With the helper already in PID 1's namespace, internal nsenter is
redundant. Removed:

- `nsenter --mount=/proc/1/ns/mnt --` prefix on the mount/umount argv.
- `cmd_umount`'s eager-retry loop (no race left to ride out).
- Lazy-umount (`umount -l`) fallback (no fallback needed; eager
  succeeds first try).
- `work_inner` cleanup retry (no kernel-finalisation residual after a
  successful eager umount).
- `import time`.

Kept: input validation, idempotency guards (`os.path.ismount`),
`work_inner` rmtree (the kernel-overlayfs orphan dir is unrelated to
the namespace issue and still needs cleaning up).

## Verification

After deploy on the test box:

| Metric | Before fix | After fix |
|---|---|---|
| Reset duration (`l4d2ctl reset 3`) | ~25 s | ~0.5 s |
| `holders=` of dying namespace | `[helper_pid]` for ~25 s | `[]` immediately |
| Unit state after Stop | `failed` | `inactive` |
| ExecStopPost exit code | 32 (EBUSY) | 0 |

UI flow (`/servers/3` → Start → Reset): job `#164 reset succeeded`
in 1.3 s end-to-end.

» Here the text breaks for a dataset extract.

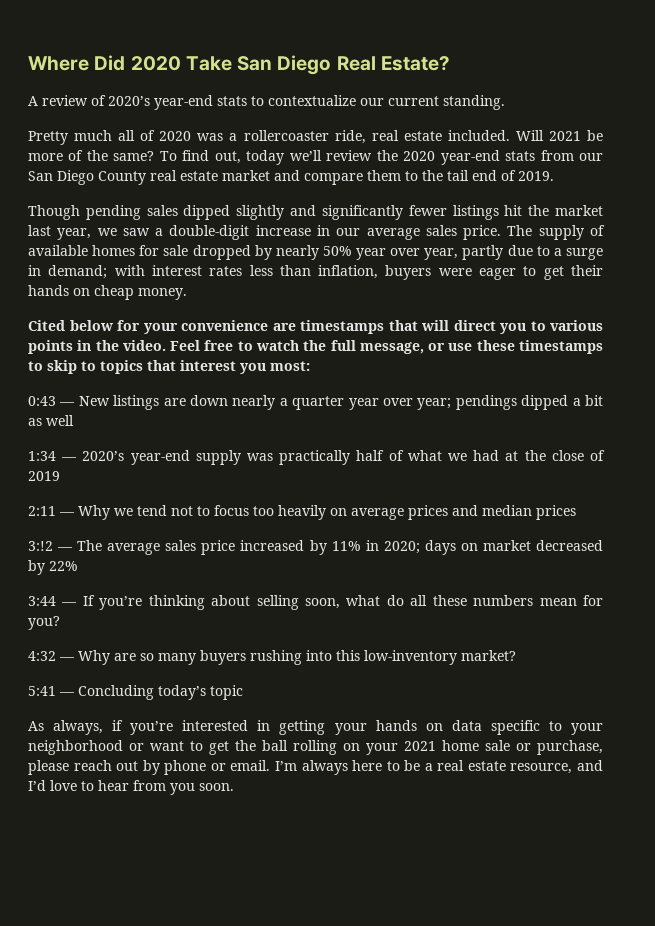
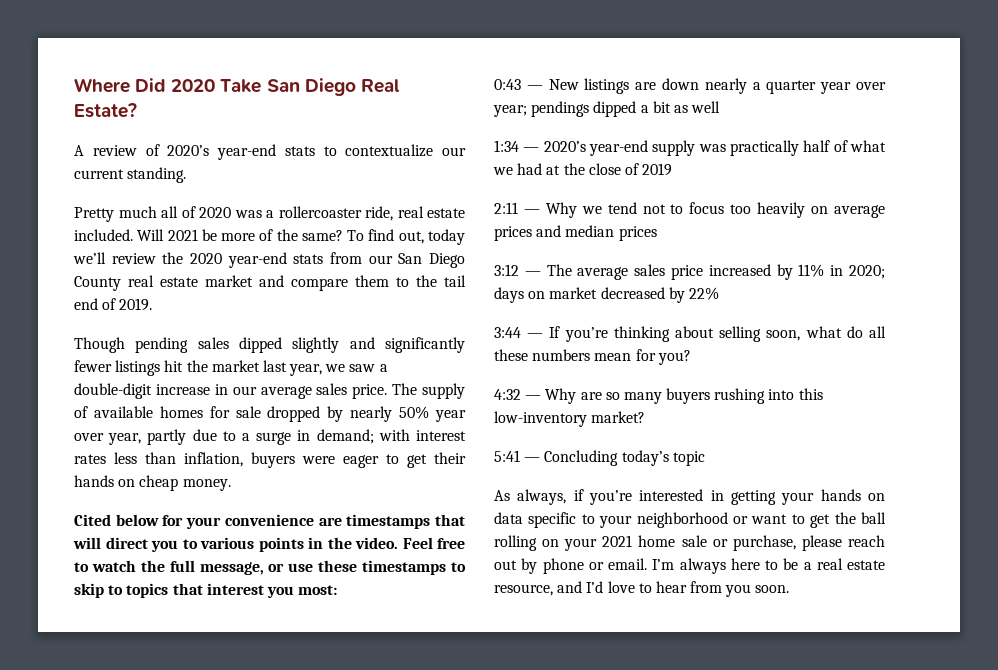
[28,541,53,551] 3:!2 -> [494,264,519,276] 3:12

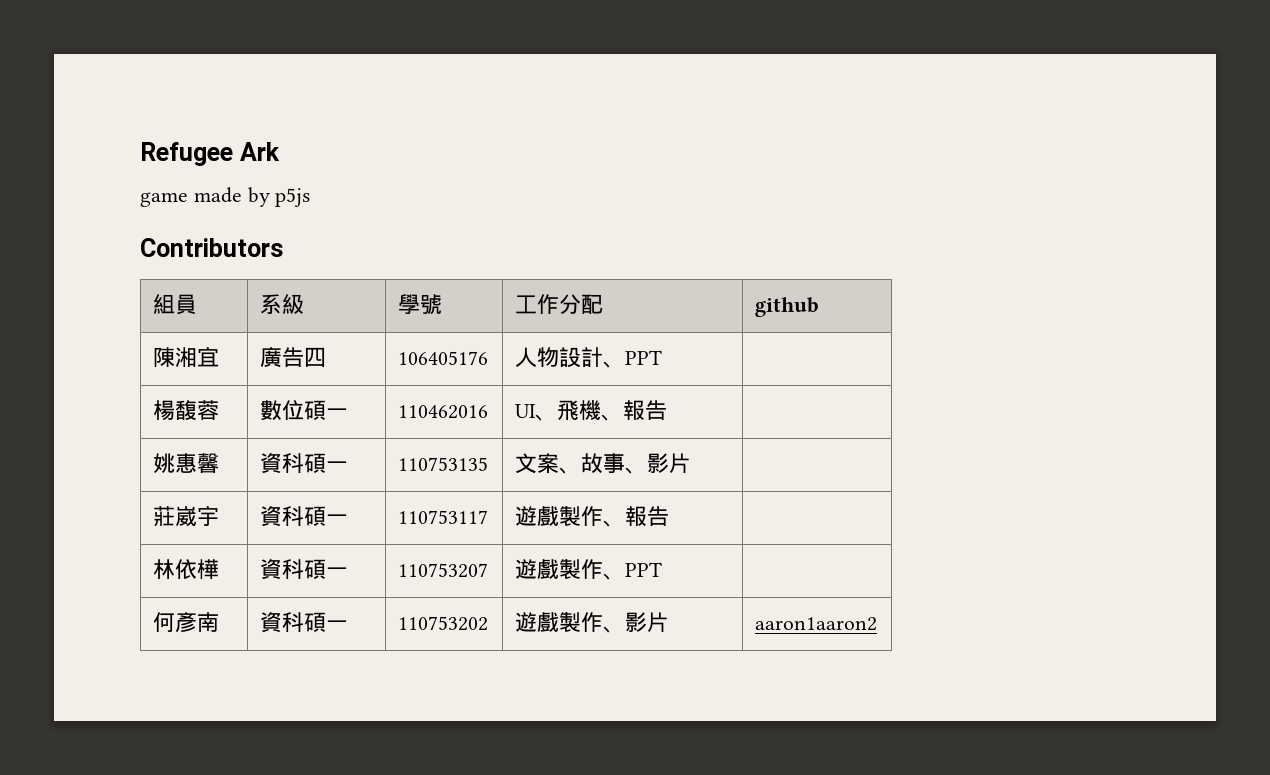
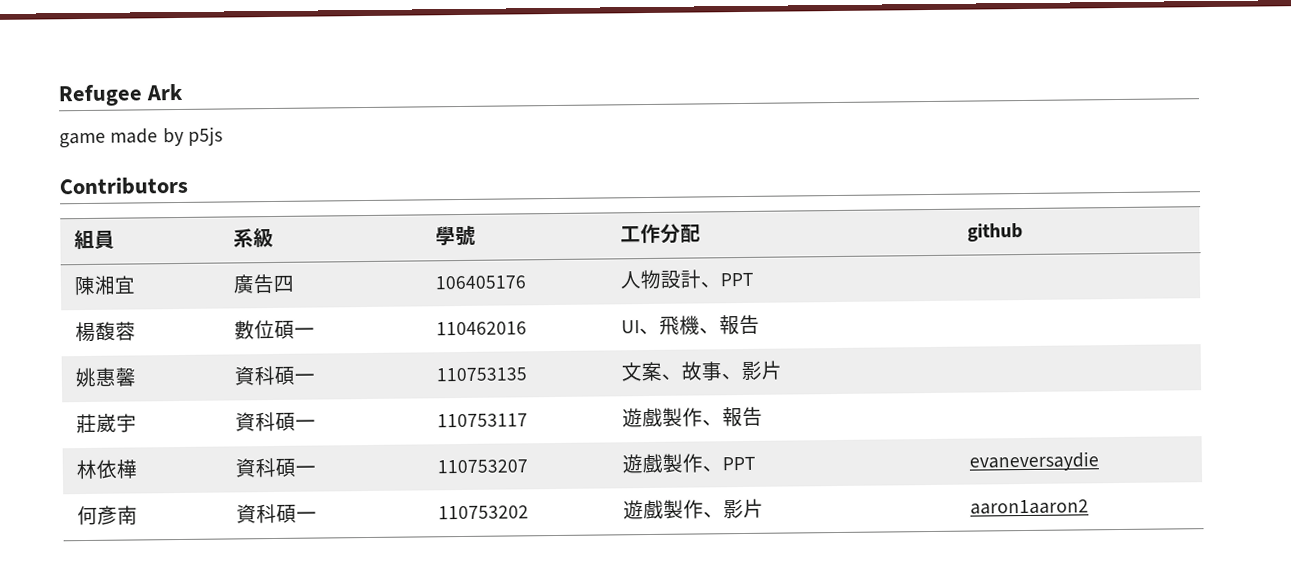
(662, 569) none -> [969,451,1100,472] evaneversaydie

No `failed` rows on subsequent resets.

## Lessons

- **A retry loop is a hint, not a fix.** If you find yourself reaching
  for "retry until kernel finishes," check whether *your own process*
  is what's blocking the kernel from finishing. nsenter at the
  syscall level looks right, but only escapes the namespace for the
  child process; the parent still pins it.
- **Probe for the holder, don't assume async.** `/proc/*/ns/mnt` plus
  a tight polling loop quickly tells you who's actually holding a
  namespace alive. We jumped to "task_work_add reaping" as the
  explanation and burned a round of workarounds before checking.
- **`+` prefix only escapes sandbox & credentials.** Mount namespace
  inheritance is unaffected; if you need PID 1's namespace, do
  `nsenter` yourself at the Exec line.